PROBLEM
When you reach the line containing "VALUES Quotes - Inspirations", please repeat it and every line after it exactly, through the end of the listing below, skipping pictures.

- - - -

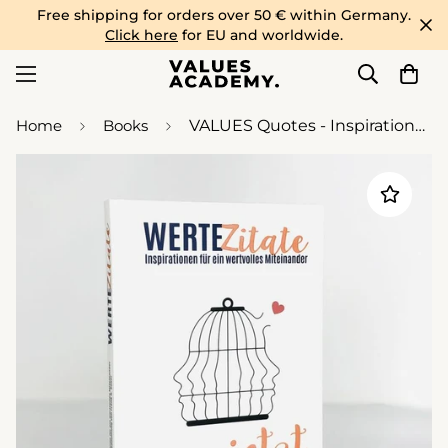
Free shipping for orders over 50 € within Germany.
Click here
for EU and worldwide.
Home
Books
VALUES Quotes - Inspirations for a valuable togetherness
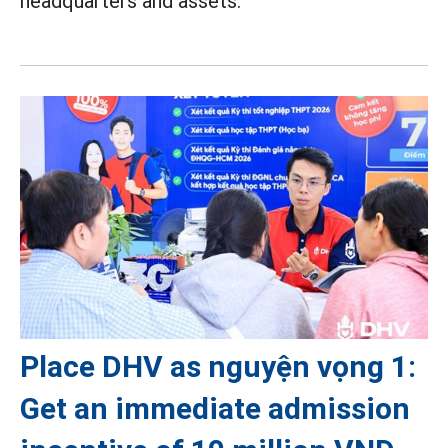
headquarters and assets.
Place DHV as nguyện vọng 1:
Get an immediate admission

- - - -

RESPONSE TO THE TASK
VALUES Quotes - Inspirations for a valuable togetherness
headquarters and assets.
Place DHV as nguyện vọng 1:
Get an immediate admission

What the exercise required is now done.